◆ INPUT ◆
# # # # #

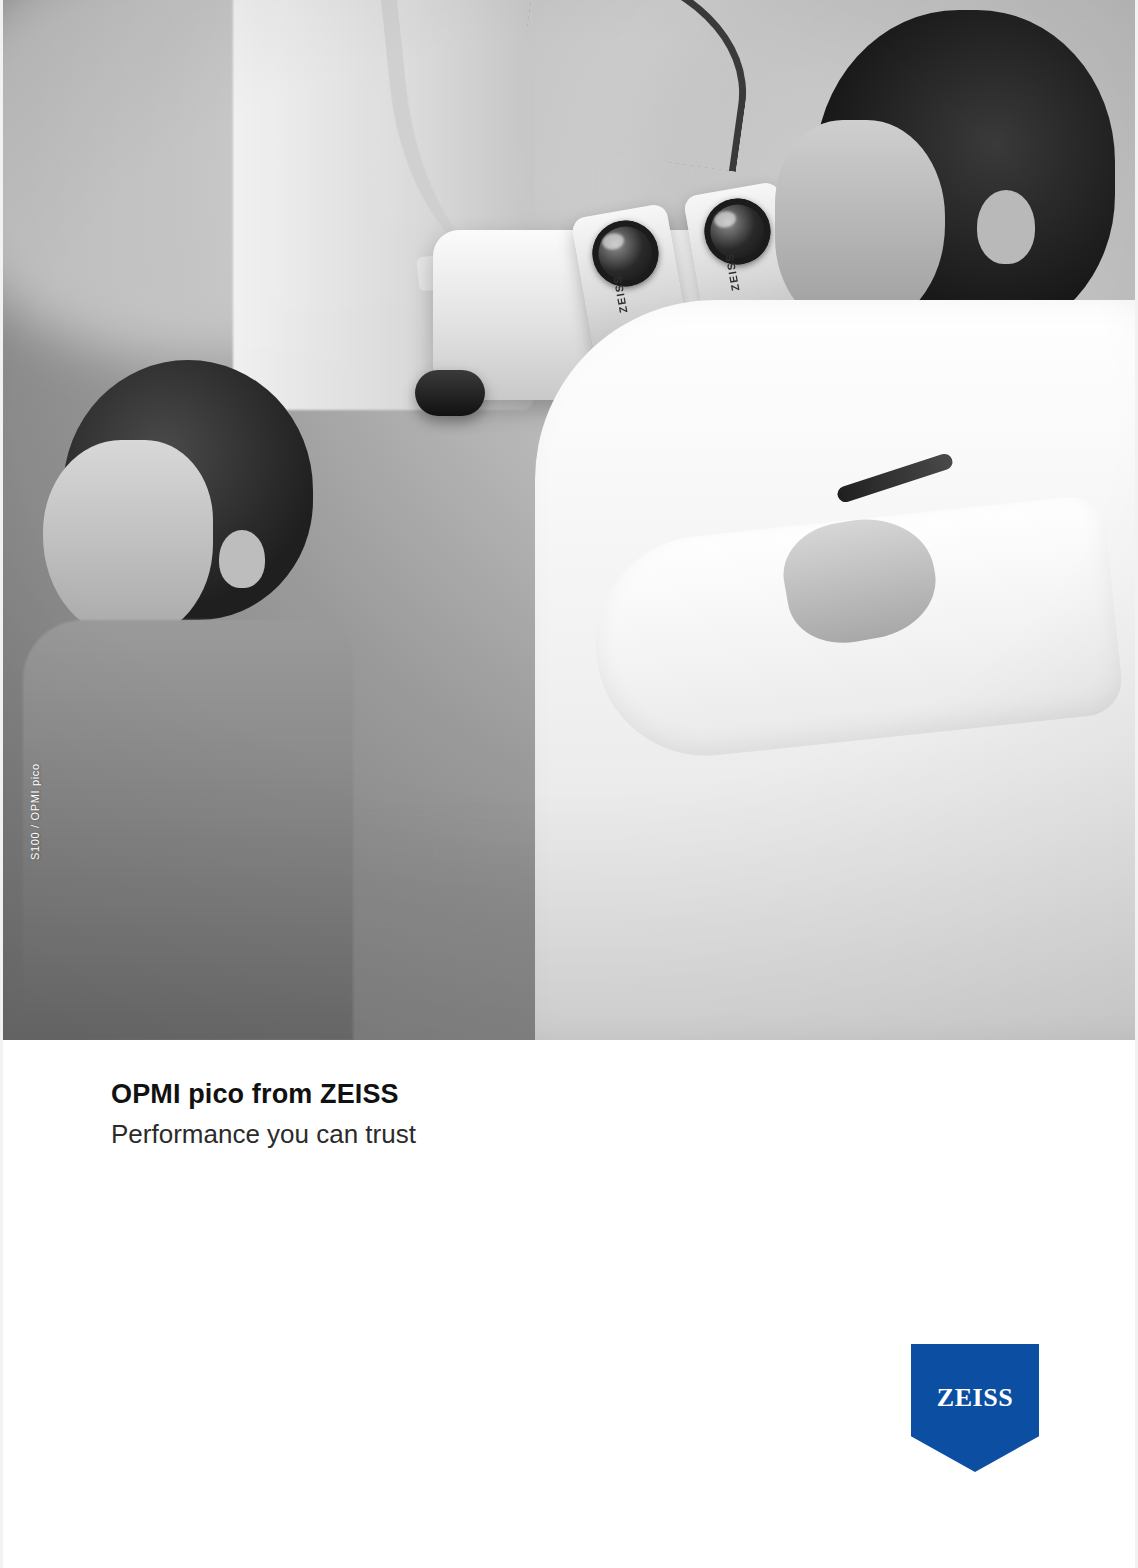ZEISS
ZEISS
S100 / OPMI pico
OPMI pico from ZEISS
Performance you can trust
ZEISS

# # # # #

◆ WHAT IS REQUIRED ◆
The answer must be the line containing "OPMI pico from ZEISS" and every line after it through the last line of the records above, repeated exactly.

◆ WRITTEN ANSWER ◆
OPMI pico from ZEISS
Performance you can trust
ZEISS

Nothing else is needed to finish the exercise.